Схватки начались в сумерках. Согнувшись и обхватив руками живот, Чебахан сдавленно, радуясь, объявила: — Пора! — Озермес принес побольше дров, развел огонь пожарче, поставил на камни казан с водой и, в сторонке, второй, большой, налитый водой до половины. Когда Чебахан родит, он добавит в холодную воду кипятку, и Чебахан выкупает новорожденного. В детстве Озермесу пришлось однажды увидеть, как рожала собака. Она отгрызала пуповины, съедала последы и старательно вылизывала мокрых щенят. Разложив на полу у очага волчьи шкуры, он помог Чебахан лечь, уселся по другую сторону очага, спиной к роженице и набрался терпения. На тахте Чебахан лежали пеленки, сшитые ею из старой рубашки и нарезанные на полосы мягкие оленьи кожи. В сакле было тихо, слышались лишь трудное дыхание Чебахан, треск поленьев в огне, да из оврага доносилось журчание речной воды, бьющейся о намерзший у берегов лед. Чего она тянет? — подумал Озермес. Его клонило ко сну. Он с досадой вспомнил, что забыл подсушить порох. После появления ребенка полагалось выстрелить из ружья, чтобы отогнать злых духов, если им взбредет в голову забраться в саклю и устроить какую нибудь пакость. Но теперь заниматься сушкой пороха поздно, а допускать, чтобы ружье дало осечку, совсем уж не годится, удды поймет, что ей ничего не грозит. Но вряд ли эта мерзкая старуха выберется из своего укрытия на такой мороз. А утром он просушит порох, зарядит ружье и отгонит ее.
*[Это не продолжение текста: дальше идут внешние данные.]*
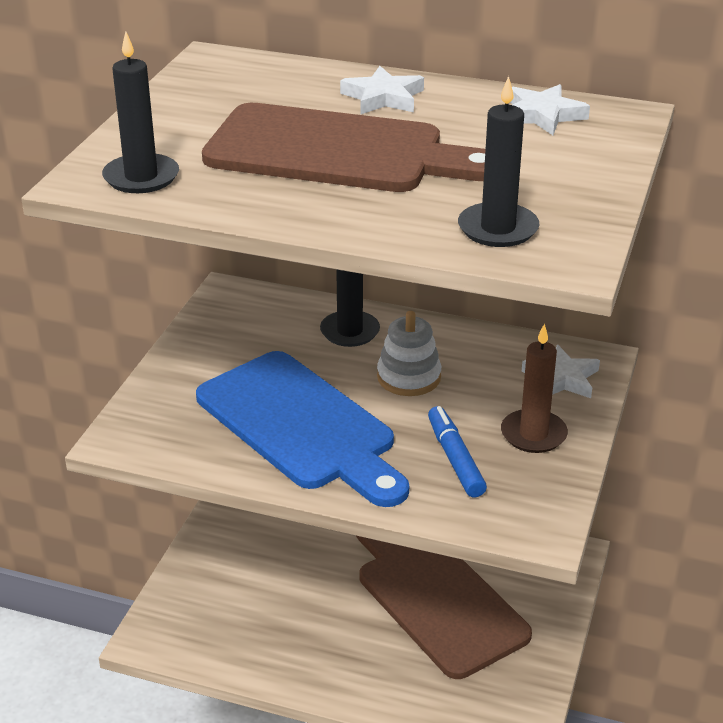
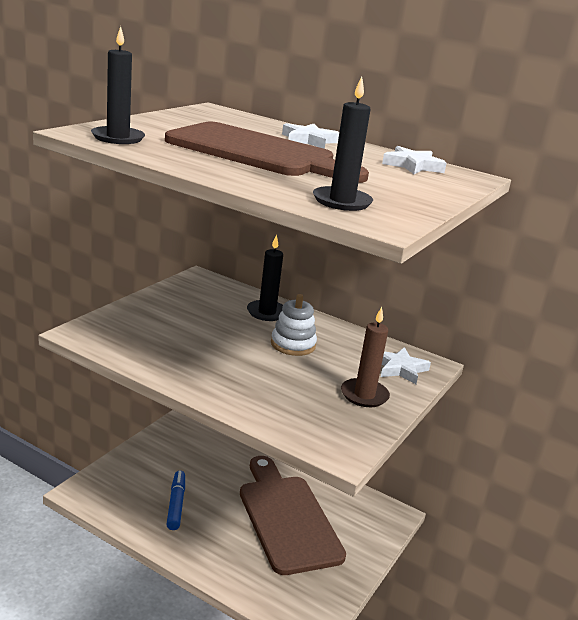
camera: 10 degrees right, 10 degrees down
(301, 426) = (204, 353): blue cutting board -> none
(455, 459) = (300, 396): blue marker -> blue marker (176, 504)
Озермес задремал, от чего то очнулся, повернулся, чтобы подбросить в огонь полено и посмотрел на Чебахан. Она корчилась и кусала губы, однако не издавала ни звука. Роженицы, как он слышал, обычно, стонут и кричат. Озермес отвернулся, но вскоре снова посмотрел на ее искаженное от боли лицо. Сколько времени прошло после того, как он уложил ее у очага? Озермес встал и подошел к ней. — Отойди, — прошептала Чебахан. Он вернулся на свое место, но больше не отворачивался и смотрел на нее сквозь дым, поднимающийся от очага. Чебахан очень мучилась, и он стал сострадать ей. Она то подбирала, то вытягивала ноги, и каждое ее движение отзывалось в нем острой резью в животе, и со лба на глаза тек пот. Наверно, если бы она стонала и кричала, им обоим стало бы легче. Он отворачивался, снова смотрел на Чебахан, снова отворачивался и, схватившись руками за живот, сжимал зубы, чтобы не застонать, не закричать вместо нее. Время будто остановилось, и нельзя понять было, ночь ли еще или вот вот займется утро.